Présence tunisienne

La littérature maghrébine, et ce faisant, la littérature tunisienne d'expression française est-elle viable ? Longtemps on s'est posé la question. Longtemps cette littérature a été considérée comme une espèce d'accident de l'Histoire, une sorte "d'à-côté" dont on se détournait dans les cercles très "sérieux", en tout cas, difficilement programmable dans les enseignements officiels. J'ai le souvenir d'un recteur qui était heureux, lors d'une soutenance de thèse es-lettres françaises, que cette thèse portât sur un "véritable" auteur français, parce que disait-il, avec une pointe de regret, on nous cantonnait jusque là dans les travaux sur la littérature maghrébine comme si nous ne savions faire que cela. Certes les motivations des uns et des autres n'étaient pas toujours très claires. Du reste il aurait fallu se souvenir aussi que le public stimule une création, l'améliore. Mais décidément la littérature tunisienne, maghrébine, d'expression française avait mauvaise presse.

Le reflux de la présence française devait s'accompagner, croyait-on depuis les décennies 60, de la réappropriation exclusive de la langue et de la culture arabes. Mais que peut un soliste aussi virtuose soit-il, au regard de l'harmonie des accords d'une symphonie orchestrale ? C'était aussi oublier que comme à marée descendante, quand la mer se retire, il reste des sédiments.

Aujourd'hui l'engouement en Tunisie pour la littérature tunisienne d'expression française est réel. Est-ce cela que d'aucuns appellent "le retour du refoulé" ?Les jeunes générations notamment y viennent de toute évidence, sans se poser aucunement les questions de déchirement et de rupture de leurs aînés, la génération post-coloniale en fait. Des rencontres, des colloques se succèdent sur la question, celui en vue à l'I.S.L.T., celui tenu à la Faculté des Lettres de la Manouba, Avril 98, particulièrement animé, particulièrement réussi, et qui a révélé que l'on a très certainement amorcé un tournant.

Il aura fallu plus de quarante ans pour que se reconstruisent les mémoires, pour que s'intègre une composante plurielle de l'identité tunisienne. La Tunisie, il est vrai, n'a pas usurpé sa réputation de carrefour des civilisations.

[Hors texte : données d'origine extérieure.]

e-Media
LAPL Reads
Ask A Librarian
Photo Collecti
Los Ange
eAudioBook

La langue française semble chose acquise pour le Tunisien aujourd'hui et dans ce sillage, la littérature d'expression française aussi. Mais une communauté que l'on croyait en rupture avec le pays, se réclame de l'appartenance tunisienne et véhicule la culture tunisienne. Quatre écrivains René de Ceccaty, Collette Fellous, Hubert Haddad, Marco Koscas, ont raconté en Mars dernier leur amour pour la Tunisie, leur attachement et leur appartenance au pays. Leurs livres écrits en Français, parlent directement ou indirectement de leur appartenance à la Tunisie. Mars dernier a marqué un moment fort, émouvant, qui a révélé un appel réciproque, qui n'est en fait que le désir réciproque fortement ressenti d'une véritable réconciliation avec nous-mêmes. Puis il y a ceux de la deuxième génération, nés en France notamment, qui écrivent bien sûr dans la langue du pays d'accueil, mais qui n'en sont peut-être par moins Tunisiens. Il y a donc nouvelle donne. La matière est très complexe. La culture tunisienne, dans la tourmente de l'Histoire, ne s'inscrit plus seulement dans un espace géographique donné ; elle s'inscrit aussi dans un espace mental et alimente l'imaginaire dans des espaces variés, et apporte donc une variation dans la production littéraire. La tentation fut de balayer d'un revers de main la littérature tunisienne d'expression française. Celle-ci revient aujourd'hui en force, riche et diverse. A l'échelle du village planétaire, les classifications risquent de masquer toute entreprise d'ouverture. Peut-être ne faudra-t-il parler que de littérature française avec des spécificités ? Dans ce sens nos partenaires français auront fort à faire. Tandis que nous sommes conviés à de multiples interrogations. Toujours est-il que la littérature tunisienne d'expression française fera son chemin.

Samira M'rad Chaouachi, Universite Tunis I, Octobre 1999.